● **ABOUT THIS TASK**:
Can you copy the lines from the one that contains "You wont work" through the end of the material below, exactly and with nothing else?

● **AVAILABLE RECORDS**:

........

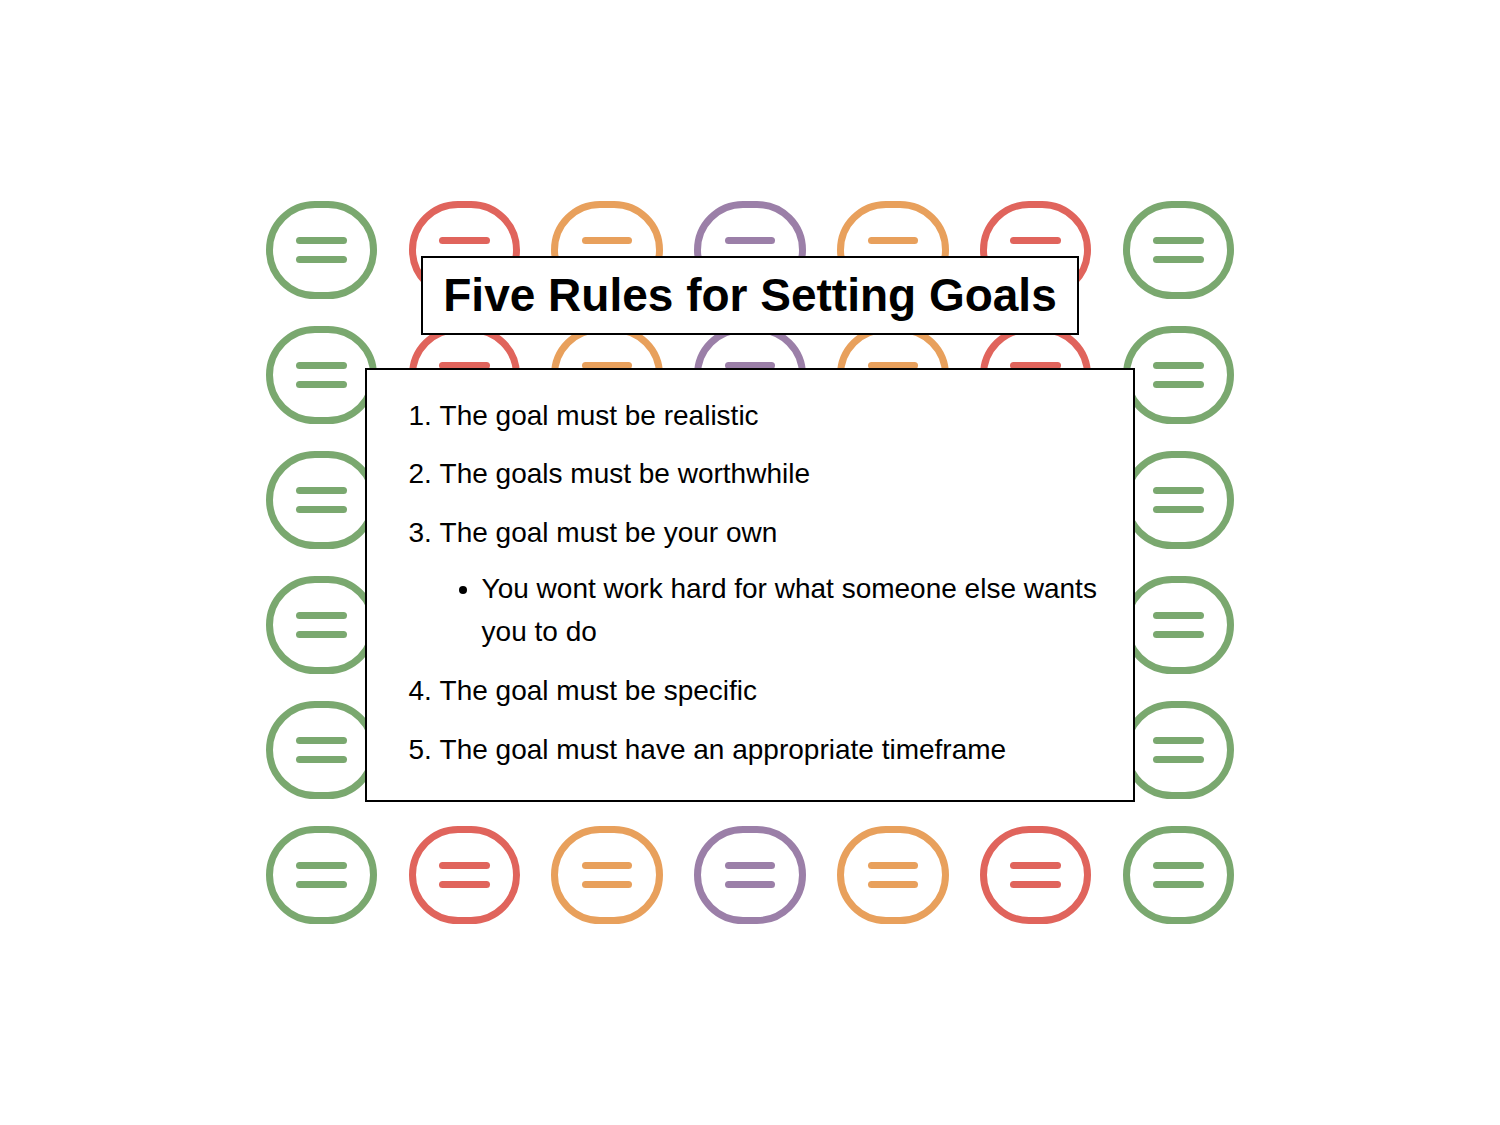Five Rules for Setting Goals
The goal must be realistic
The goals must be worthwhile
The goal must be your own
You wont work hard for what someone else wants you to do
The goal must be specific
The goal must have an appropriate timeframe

........

● **SOLUTION TO THIS TASK**:
You wont work hard for what someone else wants you to do
The goal must be specific
The goal must have an appropriate timeframe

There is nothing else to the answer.